The first goal of this work was the development of a liquid chromatography/ isotope ratio mass
spectrometry (LC–IRMS) method for widely used (A)PPs. The chromatographic separation of
1–hydroxyethane 1,1–diphosphonate (HEDP), aminotrismethylene phosphonate (ATMP) and
ethylenediaminetetramethylene phosphonate (EDTMP) was achieved on an anion exchange
column under acidic conditions. The investigated APPs were quantitatively oxidized within the
LC–IRMS interface with instrument typical limits of precise isotope analysis (around 200 ng
carbon on column). In batch experiments we showed that equilibrium sorption of the model
compound ATMP onto goethite did not cause a significant isotope effect. The manganese(II)–
catalyzed oxidation of ATMP by molecular oxygen however, was associated with a kinetic
isotope effect, leading to an enrichment in 13C. Consequently, carbon CSIA is a promising
approach to study transformation processes of APPs in aqueous system and thus get a more
comprehensive understanding on their environmental fate.
In the second part of the work, a detailed investigation of the homogeneous manganese(II)–
catalyzed oxidation of ATMP by dissolved oxygen was conducted to gain a better understanding
of the role of potential Mn(III)ATMP intermediates.
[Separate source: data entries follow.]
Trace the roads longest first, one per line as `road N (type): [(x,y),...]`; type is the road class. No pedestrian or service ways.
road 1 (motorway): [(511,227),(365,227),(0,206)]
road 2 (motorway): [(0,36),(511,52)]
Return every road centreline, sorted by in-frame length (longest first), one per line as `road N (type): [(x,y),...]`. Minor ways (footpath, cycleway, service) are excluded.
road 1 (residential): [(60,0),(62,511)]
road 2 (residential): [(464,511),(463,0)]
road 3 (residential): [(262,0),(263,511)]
Therefore, the dependency of the
kinetic carbon isotope fractionation (expressed as carbon isotope enrichment factor εC) and
Mn(II)ATMP–normalized reaction rate on the complexed ATMP fraction was investigated
in batch experiments. As ATMP oxidation only by complex self–decomposition could not
explain the decreasing normalized reaction rates and εC–values with the complexed ATMP
fraction, transformation via two competing reaction pathways was hypothesized: oxidation
of free ATMP by Mn(III)ATMP–intermediates at low complexed fractions and complex self–
decomposition for low concentrations of free ATMP. This so far not known reaction pathway
involving Mn(III)ATMP as oxidant has significant implications for the environmental fate of
APPs. In naturalwaters, Mn(III)APP–intermediates are likely reduced to Mn(II)APP by natural
reductants (e.g., natural organic matter) present at higher concentrations than the APPs. This
entails to a diminished potential of Mn(II)–catalyzed oxidation for the transformation of APPs.
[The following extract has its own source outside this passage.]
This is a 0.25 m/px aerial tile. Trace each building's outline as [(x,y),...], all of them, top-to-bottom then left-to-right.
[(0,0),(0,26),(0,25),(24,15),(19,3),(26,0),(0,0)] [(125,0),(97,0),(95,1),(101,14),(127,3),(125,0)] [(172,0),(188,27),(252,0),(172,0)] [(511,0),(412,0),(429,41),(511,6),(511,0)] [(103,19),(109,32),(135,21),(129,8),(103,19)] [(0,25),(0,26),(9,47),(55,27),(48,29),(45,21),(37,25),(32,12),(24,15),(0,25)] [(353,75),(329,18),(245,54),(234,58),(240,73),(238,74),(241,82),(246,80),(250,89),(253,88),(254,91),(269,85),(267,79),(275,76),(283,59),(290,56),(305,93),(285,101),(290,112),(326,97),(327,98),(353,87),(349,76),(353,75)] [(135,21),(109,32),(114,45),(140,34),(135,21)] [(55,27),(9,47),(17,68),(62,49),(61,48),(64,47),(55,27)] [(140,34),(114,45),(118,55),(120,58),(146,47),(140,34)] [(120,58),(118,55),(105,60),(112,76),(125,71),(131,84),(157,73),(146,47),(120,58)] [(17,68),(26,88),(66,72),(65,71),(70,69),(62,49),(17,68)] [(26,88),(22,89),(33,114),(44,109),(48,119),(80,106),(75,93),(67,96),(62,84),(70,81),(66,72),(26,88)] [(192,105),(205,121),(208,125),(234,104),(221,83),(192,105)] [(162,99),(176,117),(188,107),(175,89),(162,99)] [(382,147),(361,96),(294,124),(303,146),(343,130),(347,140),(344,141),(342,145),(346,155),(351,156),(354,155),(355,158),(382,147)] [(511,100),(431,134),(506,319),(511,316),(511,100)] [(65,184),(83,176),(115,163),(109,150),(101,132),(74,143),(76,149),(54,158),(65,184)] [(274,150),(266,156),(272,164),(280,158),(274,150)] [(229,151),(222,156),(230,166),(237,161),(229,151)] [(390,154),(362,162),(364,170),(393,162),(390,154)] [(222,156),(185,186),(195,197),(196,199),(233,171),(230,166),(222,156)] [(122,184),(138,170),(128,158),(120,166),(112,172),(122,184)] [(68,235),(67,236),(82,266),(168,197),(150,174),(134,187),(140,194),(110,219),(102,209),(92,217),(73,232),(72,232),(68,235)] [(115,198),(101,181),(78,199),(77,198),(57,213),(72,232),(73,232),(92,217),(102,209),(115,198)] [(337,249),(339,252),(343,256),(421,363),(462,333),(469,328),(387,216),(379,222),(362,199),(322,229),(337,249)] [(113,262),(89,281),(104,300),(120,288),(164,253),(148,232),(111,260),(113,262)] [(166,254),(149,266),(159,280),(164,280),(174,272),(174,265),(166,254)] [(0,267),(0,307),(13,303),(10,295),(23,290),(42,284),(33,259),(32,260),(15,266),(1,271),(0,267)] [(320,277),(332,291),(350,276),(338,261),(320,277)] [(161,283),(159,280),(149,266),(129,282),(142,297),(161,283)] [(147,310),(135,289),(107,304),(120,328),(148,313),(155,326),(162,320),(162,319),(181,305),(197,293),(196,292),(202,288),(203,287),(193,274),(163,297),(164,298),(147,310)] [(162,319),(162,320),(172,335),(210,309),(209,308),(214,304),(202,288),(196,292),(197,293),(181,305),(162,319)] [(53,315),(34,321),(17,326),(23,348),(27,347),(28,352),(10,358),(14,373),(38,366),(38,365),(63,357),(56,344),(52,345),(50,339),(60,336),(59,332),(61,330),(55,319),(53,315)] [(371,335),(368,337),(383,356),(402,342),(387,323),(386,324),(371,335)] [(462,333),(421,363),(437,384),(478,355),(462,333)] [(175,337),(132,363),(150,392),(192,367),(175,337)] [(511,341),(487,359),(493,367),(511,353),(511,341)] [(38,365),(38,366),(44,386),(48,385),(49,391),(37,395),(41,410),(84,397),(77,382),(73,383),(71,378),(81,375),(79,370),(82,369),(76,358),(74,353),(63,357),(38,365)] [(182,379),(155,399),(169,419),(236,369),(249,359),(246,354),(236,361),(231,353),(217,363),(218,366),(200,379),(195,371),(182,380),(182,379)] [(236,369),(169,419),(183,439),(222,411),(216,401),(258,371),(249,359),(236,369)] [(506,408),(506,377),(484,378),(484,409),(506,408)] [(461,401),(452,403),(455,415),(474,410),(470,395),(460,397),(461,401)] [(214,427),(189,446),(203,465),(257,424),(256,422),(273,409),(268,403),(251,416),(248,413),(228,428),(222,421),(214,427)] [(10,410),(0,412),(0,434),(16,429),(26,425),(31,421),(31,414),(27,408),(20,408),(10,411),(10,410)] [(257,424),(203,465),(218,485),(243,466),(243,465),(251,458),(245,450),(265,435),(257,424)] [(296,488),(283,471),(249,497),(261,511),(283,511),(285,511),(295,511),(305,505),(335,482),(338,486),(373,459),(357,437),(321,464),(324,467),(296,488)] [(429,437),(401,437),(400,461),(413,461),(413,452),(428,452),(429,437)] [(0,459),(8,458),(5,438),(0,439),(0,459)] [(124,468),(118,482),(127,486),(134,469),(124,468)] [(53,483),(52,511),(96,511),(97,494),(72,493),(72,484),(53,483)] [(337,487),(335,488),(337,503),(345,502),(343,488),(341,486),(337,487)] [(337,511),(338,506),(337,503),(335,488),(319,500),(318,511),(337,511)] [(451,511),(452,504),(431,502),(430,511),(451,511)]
Besides homogeneous Mn(II)–catalyzed oxidation, the heterogeneous transformation at MnO2
surfaces was proposed as potentially relevant removal process for APPs. So far, studies investigating
this process in terms of environmental relevance as well as underlying reaction
mechanisms are lacking. In order to narrow this knowledge gap, the transformation of the
model compound iminodimethylene phosphonate (IDMP) at MnO2 was studied under varying
environmental conditions (MnO2 mineralogy, pH) in part three of this work. First–order
reaction kinetics, as well as the relatively low εC–values indicated electron transfer from the
mineral surface to the IDMP as rate–limiting step in the overall reaction, rather than sorption or
bond cleavage. However, slightly but statistically significant lower εC–values (more pronounced
observable kinetic isotope effects) at acidic pH and Mn(III)–enriched MnO2, implied facilitated
electron transfer under these conditions. Thus, while a qualitative proof of IDMP oxidation at
MnO2 by carbon CSIA was feasible under all tested experimental conditions, the variability of
the εC–values hampers a clear identification of the underlying process.
Thiswork demonstrates the potential of carbon CSIA as a valuable tool to study sources and fate
of APPs in technical and environmental systems. First applications of the method resulted in an
improved understanding of homogeneous and heterogeneous manganese–driven oxidation of
APPs and subsequently the role of these processes for the environmental fate of APPs. In future
studies, the developed method can be applied to investigate further relevant sorption and
transformation processes. These findings contribute to a more comprehensive understanding
of the environmental chemistry of APPs.